Тонкий барьер
03.09.2010
Источник: Троицкий вариант,
Наталия Демина
19 августа на 16-м Всемирном конгрессе Международного математического союза в Хайдерабаде Президент Индии вручила Филдсовские премии 2010 г. Вот имена лауреатов: профессор Еврейского университета в Иерусалиме Илон Линденштраус (Elon Lindenstrauss), профессор Университета Париж-Юг Нго Бао Чао (Ngd Bao Chau), профессор Женевского университета Станислав Смирнов и директор французского Института Анри Пуанкаре Седрик Виллани (Cedric Villani). Последний получил премию за «доказательства нелинейности затухания Ландау (затухания волн в плазме) и сходимости к равновесию в уравнении Больцмана»>. Публикуем его комментарий, данный накануне вручения медали Филдса.

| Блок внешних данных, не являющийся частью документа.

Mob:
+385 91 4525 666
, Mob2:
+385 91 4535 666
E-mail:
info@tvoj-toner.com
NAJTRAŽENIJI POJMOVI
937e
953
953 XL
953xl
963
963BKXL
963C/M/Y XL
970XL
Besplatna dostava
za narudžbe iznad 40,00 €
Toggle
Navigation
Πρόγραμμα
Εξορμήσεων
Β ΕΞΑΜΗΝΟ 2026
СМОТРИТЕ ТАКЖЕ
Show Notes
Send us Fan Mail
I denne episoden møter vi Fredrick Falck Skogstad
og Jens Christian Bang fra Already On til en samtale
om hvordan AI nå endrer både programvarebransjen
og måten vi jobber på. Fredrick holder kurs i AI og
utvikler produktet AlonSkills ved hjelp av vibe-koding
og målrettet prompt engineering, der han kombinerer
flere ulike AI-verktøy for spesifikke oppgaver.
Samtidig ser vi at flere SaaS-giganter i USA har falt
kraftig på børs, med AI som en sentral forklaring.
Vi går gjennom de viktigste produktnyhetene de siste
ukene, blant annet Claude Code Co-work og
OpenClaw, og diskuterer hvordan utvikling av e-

Беседовала Наталия Демина.
— Вы себя считаете больше математиком или физиком?
— Математиком, потому что я думаю как математик. Но мне нравится работать над физическими проблемами. Я думаю, что математический результат получается гораздо более красивым, когда он связан с реальным миром или же когда он отражает процессы, происходящие в реальном мире со всей его красотой и хаосом (messiness) одновременно. В математике необходимо выявить ключевые вещи, которые делают мир именно таким. На самом деле, многие физики размышляют похожим образом, так что барьер между математиками и физиками очень тонок. Мне нравится общаться и обмениваться идеями с физиками, и я часто принимаю участие в физических конференциях.
— Согласны ли Вы с утверждением В.И. Арнольда, что «математика — часть физики»?
— Думаю, это несколько преувеличенный афоризм, в стиле Владимира — его любили в какой-то степени и за такую манеру высказываний. Однако, да, большая часть математики может считаться частью физики. Впрочем, так же, как большую часть физики можно рассматривать как часть математики. Я не согласен с тезисом Арнольда, но, без сомнений, двумя традиционными источниками вдохновения для математики всегда являлись числа и физика. Многие великие математики прошлого (Ньютон, Гюйгенс, Бернулли, Эйлер, Гаусс.) были в той же степени физиками, как и математиками.
— Рассматриваете ли Вы российскую школу как особую часть математического сообщества?
— Я сотрудничал с Александром Бобылевым. Он специалист по уравнению Больцмана, очень знающий и умный человек. Российская школа математики традиционно была одной из лучших в мире, с оригинальными идеями. Одной из ее главных концепций является мысль, что все области математики и даже науки взаимосвязаны. Россиян также отличает дух соревновательности и жестких яростных дискуссий друг с другом. Но эта жесткость споров — лишь поверхностная, это способ прийти через дискуссии к более ясному пониманию. Математики из России очень хорошо знают научную литературу прошлого и черпают вдохновение из нее.
Во Франции сейчас работает Михаил Громов, один из величайших математиков столетия. Его идеи повлияли на меня в очень большой степени, хотя я больше аналитик, чем геометр. Я был восхищен его работами и вскоре почувствовал себя в мире его идей — как дома. Мои исследования были также косвенно связаны с работами Гриши Перельмана (особенно с теми, что он делал до работы над гипотезой Пуанкаре), и я был вдохновлен их силой, оригинальностью и красотой.
— Бывали ли Вы когда-нибудь в России?
— Я был в Санкт-Петербурге с личным визитом, посещал друзей, но это было довольно давно. В сентябре 2011 г. я планирую принять участие в математической конференции, которая пройдет на Байкале.